In a significant shift within the venture capital landscape, fast-growing AI startups are increasingly leveraging secondary sales and tender offers to provide early liquidity to their employees. This strategy, exemplified by companies like Clay and ElevenLabs, marks a departure from previous trends where such transactions primarily served as founder windfalls. Instead, these innovative companies are using early cash-outs as a powerful tool for talent retention and boosting morale in a highly competitive market.
The Rise of Employee Tender Offers
The trend gained notable traction in May when AI sales automation startup Clay announced it would allow most employees to sell a portion of their shares at a $1.5 billion valuation. This move, coming just months after its Series B funding, was a rarity for a relatively young company. Since then, other rapidly expanding startups have followed suit. Linear, a six-year-old AI-powered competitor to Atlassian, completed a tender offer at its $1.25 billion Series C valuation.
More recently, three-year-old ElevenLabs authorized a $100 million secondary sale for its staff, achieving a $6.6 billion valuation – double its previous value. Clay itself returned to the market last week, allowing employees to sell stock at a $5 billion valuation, a more than 60% increase from its $3.1 billion valuation announced in August, after tripling its annual recurring revenue (ARR) to $100 million in one year.
A Critical Shift from the 2021 Bubble
Initially, these secondary sales at soaring valuations for young, potentially unproven companies might evoke memories of the 2021 bubble, characterized by premature 'cash-outs.' A notorious example from that period is Hopin, whose founder, Johnny Boufarhat, reportedly sold $195 million worth of stock just two years before the company's assets were acquired for a mere fraction of its peak $7.7 billion valuation.

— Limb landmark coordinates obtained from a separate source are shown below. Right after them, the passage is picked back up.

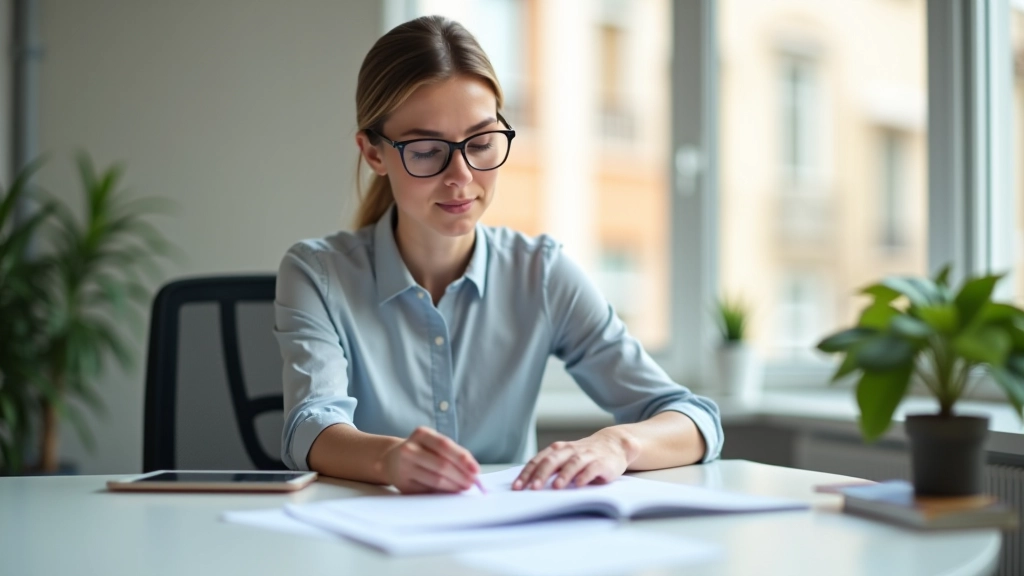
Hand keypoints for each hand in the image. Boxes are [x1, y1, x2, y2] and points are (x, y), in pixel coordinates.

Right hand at [382, 426, 480, 493]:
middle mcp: (409, 449)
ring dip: (454, 486)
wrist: (391, 460)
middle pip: (441, 465)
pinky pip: (428, 490)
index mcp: (421, 434)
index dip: (462, 458)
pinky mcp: (403, 484)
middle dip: (461, 476)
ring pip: (436, 480)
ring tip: (464, 488)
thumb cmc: (421, 451)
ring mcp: (404, 467)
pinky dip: (442, 493)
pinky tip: (450, 492)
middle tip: (472, 483)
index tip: (476, 470)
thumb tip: (473, 472)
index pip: (445, 445)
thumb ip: (452, 454)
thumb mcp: (432, 443)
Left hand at [512, 429, 638, 490]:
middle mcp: (570, 451)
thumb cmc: (583, 456)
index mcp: (557, 450)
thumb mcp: (564, 458)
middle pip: (552, 461)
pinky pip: (592, 468)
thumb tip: (527, 485)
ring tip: (556, 487)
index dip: (526, 474)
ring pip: (572, 463)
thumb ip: (549, 468)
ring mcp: (586, 456)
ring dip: (564, 475)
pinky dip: (585, 476)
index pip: (538, 461)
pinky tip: (579, 484)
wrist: (613, 445)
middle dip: (541, 475)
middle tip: (533, 488)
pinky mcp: (602, 463)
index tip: (517, 487)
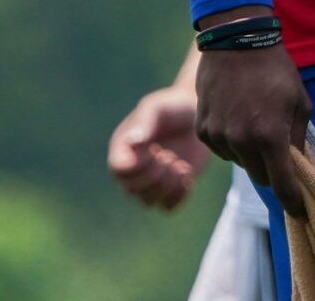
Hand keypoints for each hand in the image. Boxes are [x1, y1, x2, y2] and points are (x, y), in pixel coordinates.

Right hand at [107, 85, 209, 210]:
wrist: (196, 114)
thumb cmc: (173, 106)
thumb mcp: (157, 108)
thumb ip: (144, 122)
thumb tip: (132, 142)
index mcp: (123, 147)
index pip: (118, 169)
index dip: (139, 165)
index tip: (156, 149)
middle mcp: (132, 167)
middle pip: (130, 190)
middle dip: (155, 176)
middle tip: (170, 156)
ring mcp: (150, 181)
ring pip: (147, 202)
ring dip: (168, 185)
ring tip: (180, 164)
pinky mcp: (169, 189)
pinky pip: (167, 208)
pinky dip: (179, 195)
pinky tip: (187, 174)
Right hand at [194, 39, 312, 218]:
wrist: (237, 41)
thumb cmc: (275, 69)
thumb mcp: (300, 102)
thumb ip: (298, 138)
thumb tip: (297, 165)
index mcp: (270, 135)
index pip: (282, 184)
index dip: (293, 200)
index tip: (300, 209)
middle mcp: (241, 140)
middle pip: (260, 177)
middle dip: (272, 171)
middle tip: (278, 151)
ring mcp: (218, 136)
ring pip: (240, 162)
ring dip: (250, 152)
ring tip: (255, 120)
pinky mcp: (202, 129)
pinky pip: (221, 148)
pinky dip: (231, 140)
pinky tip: (237, 114)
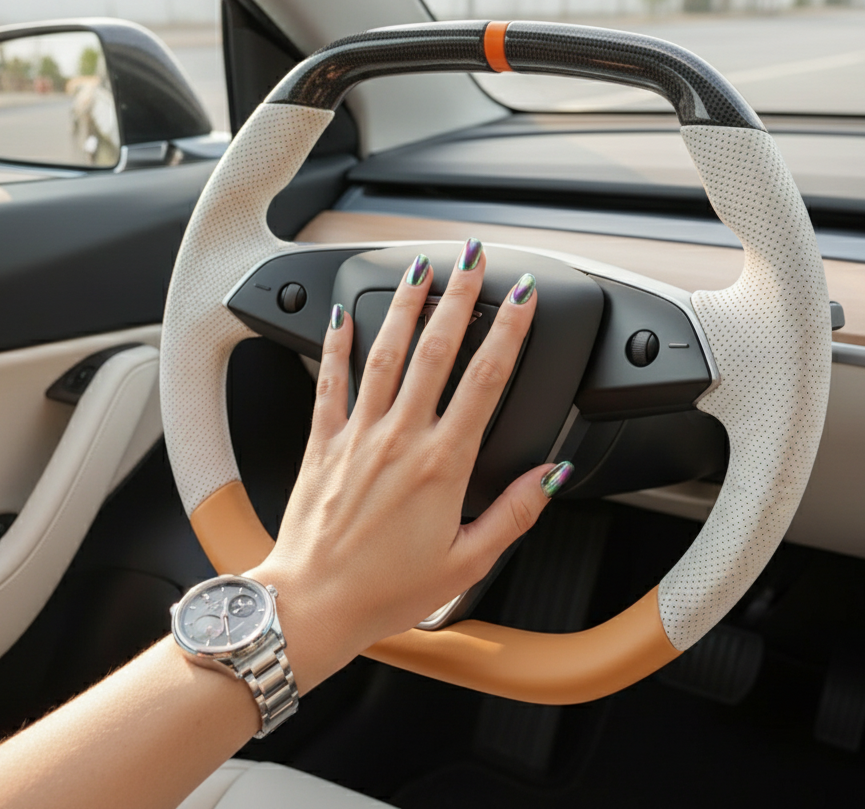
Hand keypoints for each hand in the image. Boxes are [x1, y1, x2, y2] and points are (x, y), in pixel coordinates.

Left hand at [246, 240, 571, 691]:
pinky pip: (331, 380)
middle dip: (460, 297)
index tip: (524, 299)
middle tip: (474, 260)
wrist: (312, 604)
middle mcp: (400, 438)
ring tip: (421, 268)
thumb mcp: (467, 563)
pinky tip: (346, 315)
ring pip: (386, 353)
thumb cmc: (384, 591)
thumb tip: (552, 475)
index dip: (510, 332)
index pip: (486, 380)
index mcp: (442, 464)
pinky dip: (339, 344)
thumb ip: (515, 513)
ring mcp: (358, 434)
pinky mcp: (324, 441)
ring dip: (406, 306)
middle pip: (437, 350)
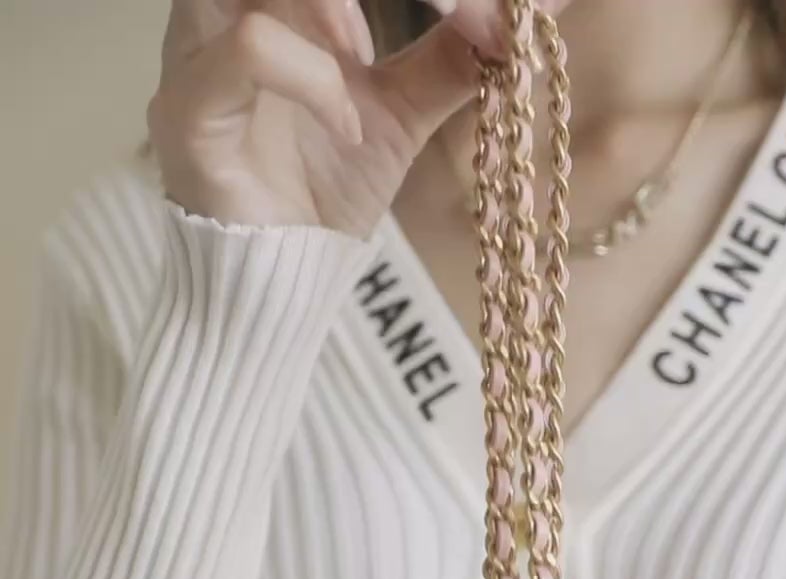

However, a critical distinction separates today's market from the ZIRP (Zero Interest Rate Policy) era. During that boom, a significant portion of secondary deals provided liquidity almost exclusively to the founders of high-profile companies. In stark contrast, the recent transactions from Clay, Linear, and ElevenLabs are structured as tender offers designed to benefit a broader base of employees.
Benefits for Talent Retention and Morale
This shift towards employee-wide tender offers is largely viewed favorably by investors, a stark contrast to the disapproval often met by the outsized founder payouts of 2021. Nick Bunick, a partner at NewView Capital, a VC firm focused on secondary markets, shared his positive outlook with TechCrunch:
“We’ve done a lot of tenders, and I haven’t seen any drawbacks yet.”
Bunick emphasized that as companies remain private longer and the competition for talent intensifies, offering employees the opportunity to convert some of their paper gains into cash becomes a powerful tool for recruitment, morale, and retention.
“A little liquidity is healthy, and we’ve certainly seen that across the ecosystem.”
Clay co-founder Kareem Amin echoed this sentiment during his company's first tender offer, explaining to TechCrunch that the primary motivation was to ensure that "the gains don’t just accumulate to a few people." Indeed, many fast-growing AI startups recognize that without offering early liquidity, they risk losing their top talent to public companies or more established startups like OpenAI and SpaceX, which regularly conduct tender sales.
Potential Second-Order Effects for Venture Capital
While the positive impact of allowing startup employees to realize cash rewards from their hard work is evident, Ken Sawyer, co-founder and managing partner at secondary firm Saint Capital, points to potential unintended second-order effects.
“It is very positive for employees, of course,” he said. “But it enables companies to stay private longer, reducing liquidity for venture investors, which is a challenge for LPs.”
Sawyer's concern highlights a potential long-term challenge for the venture ecosystem: if tender offers become a prolonged substitute for traditional IPOs, limited partners (LPs) – the institutional investors who fund venture capital firms – may not see the cash returns they expect. This could lead to a reluctance to back VC firms, potentially creating a vicious cycle that starves startups of crucial early-stage funding.